Traumatic brain injury (TBI) has a dramatic impact on our society in terms of mortality, morbidity, and inherently high financial costs. Formidable research efforts are being addressed to the identification of neuroprotective agents capable of ameliorating the neurological outcome after TBI. Preclinical studies have recently demonstrated lithium to be a promising neuroprotective agent for both acute ischemic brain injury and chronic neurodegenerative disease. In light of these encouraging data, we designed a lateral fluid-percussion injury (FPI) study aimed at investigating the role of early post-traumatic administration of lithium as a strategy for reducing TBI-induced motor and cognitive deficits.
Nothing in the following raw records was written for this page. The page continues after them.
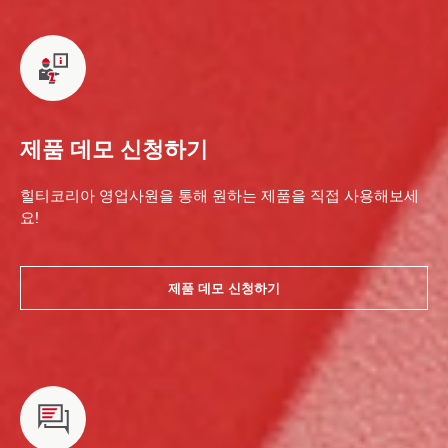
제품 데모 신청하기
힐티코리아 영업사원을 통해 원하는 제품을 직접 사용해보세
요!
제품 데모 신청하기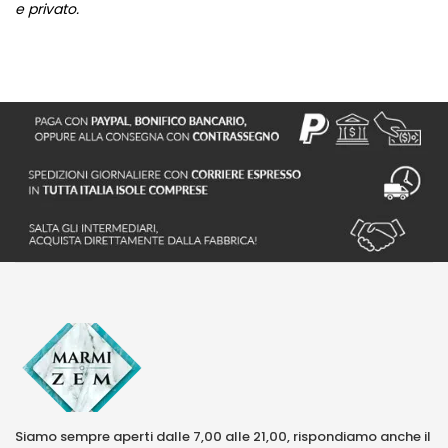
e privato.
Siamo sempre aperti dalle 7,00 alle 21,00, rispondiamo anche il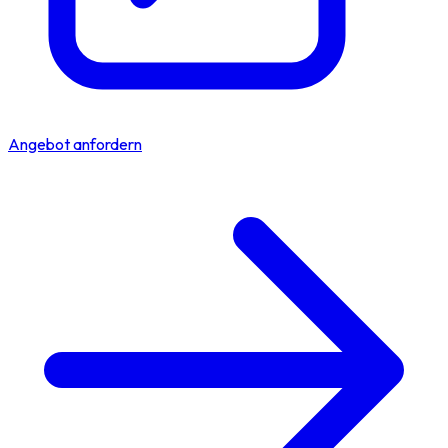
Angebot anfordern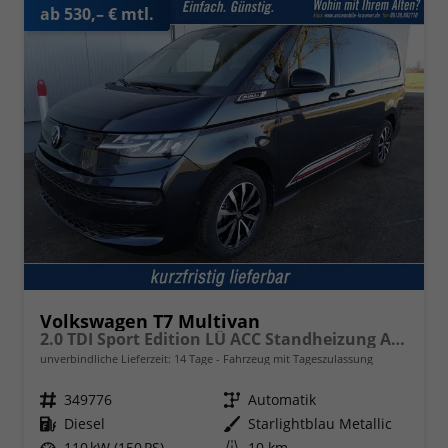
ab 530,– € mtl.
Volkswagen T7 Multivan
2.0 TDI Sport Edition LÜ ACC Standheizung AHK
unverbindliche Lieferzeit:
14 Tage
Fahrzeug mit Tageszulassung
Fahrzeugnr.
349776
Getriebe
Automatik
Kraftstoff
Diesel
Außenfarbe
Starlightblau Metallic
Leistung
110 kW (150 PS)
Kilometerstand
10 km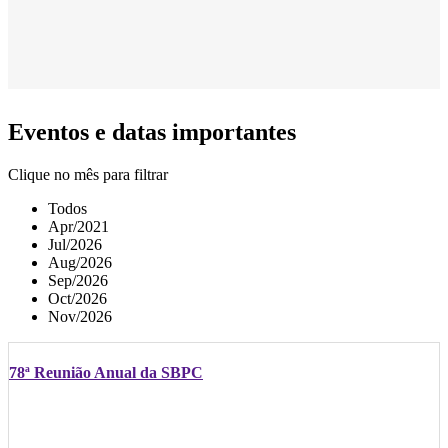
Eventos e datas importantes
Clique no mês para filtrar
Todos
Apr/2021
Jul/2026
Aug/2026
Sep/2026
Oct/2026
Nov/2026
78ª Reunião Anual da SBPC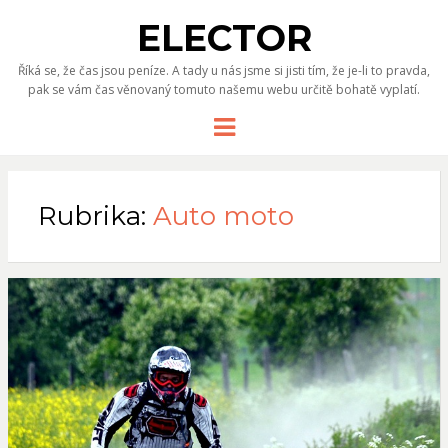
ELECTOR
Říká se, že čas jsou peníze. A tady u nás jsme si jisti tím, že je-li to pravda,
pak se vám čas věnovaný tomuto našemu webu určitě bohatě vyplatí.
Menu
Rubrika:
Auto moto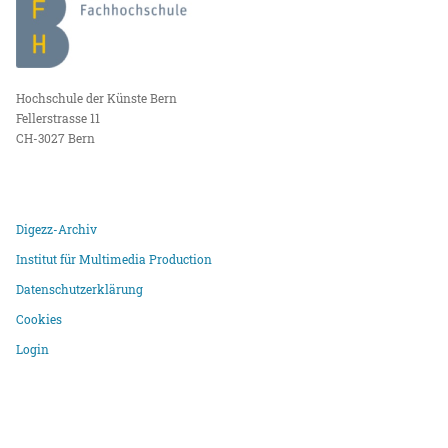
Hochschule der Künste Bern
Fellerstrasse 11
CH-3027 Bern
Digezz-Archiv
Institut für Multimedia Production
Datenschutzerklärung
Cookies
Login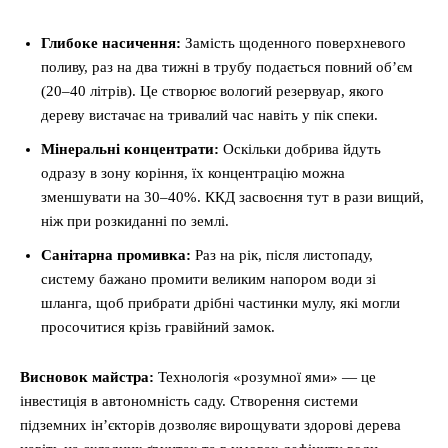
Глибоке насичення:
Замість щоденного поверхневого
поливу, раз на два тижні в трубу подається повний об’єм
(20–40 літрів). Це створює вологий резервуар, якого
дереву вистачає на тривалий час навіть у пік спеки.
Мінеральні концентрати:
Оскільки добрива йдуть
одразу в зону коріння, їх концентрацію можна
зменшувати на 30–40%. ККД засвоєння тут в рази вищий,
ніж при розкиданні по землі.
Санітарна промивка:
Раз на рік, після листопаду,
систему бажано промити великим напором води зі
шланга, щоб прибрати дрібні частинки мулу, які могли
просочитися крізь гравійний замок.
Висновок майстра:
Технологія «розумної ями» — це
інвестиція в автономність саду. Створення системи
підземних ін’єкторів дозволяє вирощувати здорові дерева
The optimal dose of this agent and the time window for its administration have been determined on the basis of data derived from the assessment of motor and cognitive functioning in experimental animals, as well as from the stereological quantification of neuronal survival (PID 7) within the CA3 and hilar regions of the hippocampus ipsilateral to the FPI. In addition, we attempted to elucidate the mechanisms underlying the neuroprotective properties of this drug via western blot analysis of levels of the pro-apoptotic marker caspase-3 (PID 1, 7) and two neuroplasticity markers, growth associated protein-43 (GAP-43) and brain-derived neurotrophic factor (BDNF) (PID 1, 7, 21).
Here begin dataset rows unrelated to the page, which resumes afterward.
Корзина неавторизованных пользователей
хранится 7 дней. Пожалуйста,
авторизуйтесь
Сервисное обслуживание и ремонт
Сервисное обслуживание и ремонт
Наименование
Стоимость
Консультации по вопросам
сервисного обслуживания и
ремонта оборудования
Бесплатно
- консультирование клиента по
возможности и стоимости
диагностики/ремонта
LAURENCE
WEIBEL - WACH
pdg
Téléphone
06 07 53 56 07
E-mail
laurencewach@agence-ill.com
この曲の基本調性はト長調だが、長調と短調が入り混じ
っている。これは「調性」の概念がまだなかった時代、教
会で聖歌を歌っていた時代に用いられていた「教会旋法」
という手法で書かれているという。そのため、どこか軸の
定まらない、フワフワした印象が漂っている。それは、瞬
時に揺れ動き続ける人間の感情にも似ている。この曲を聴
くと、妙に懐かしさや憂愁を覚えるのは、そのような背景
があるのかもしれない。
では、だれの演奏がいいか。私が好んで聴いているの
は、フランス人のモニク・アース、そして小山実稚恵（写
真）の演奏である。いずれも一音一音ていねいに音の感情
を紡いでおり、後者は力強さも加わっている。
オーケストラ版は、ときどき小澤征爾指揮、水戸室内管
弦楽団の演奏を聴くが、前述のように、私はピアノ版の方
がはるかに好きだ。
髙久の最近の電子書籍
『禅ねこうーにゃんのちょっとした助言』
Our findings indicate that low-dose lithium chloride (0.125 or 0.25 mmol/kg), given either 30 min or 8 hr after lateral FPI significantly ameliorates injury-induced cognitive and motor impairment. Specifically, cell survival in the CA3 region of the hippocampus of the injured lithium-treated animals (but not in the hilus) was significantly increased compared to injured vehicle-treated animals. Western blot analyses revealed a significant increase in GAP-43 levels on PID 7 in injured animals when treated with lithium, indicating a possible mechanism for lithium-induced neuroprotection. In contrast, BDNF levels were relatively unchanged until PID 21, and caspase-3 activation was not observed at all, suggesting that these proteins play less significant roles in the observed neuroprotective effects of lithium treatment after lateral FPI. Early administration of lithium, within 8 hours after TBI, holds promise as an effective therapy to ameliorate postinjury neurobehavioral deficits and warrants further investigation in clinical TBI studies.
Keywords: lithium, traumatic brain injury, TBI, cognitive function, vestibulomotor function, depression, forced swim test, beam walk, neuroprotection, hippocampus, CA3, hilus, BDNF, GAP-43, caspase-3, preclinical, translational research, Morris water maze, MWM.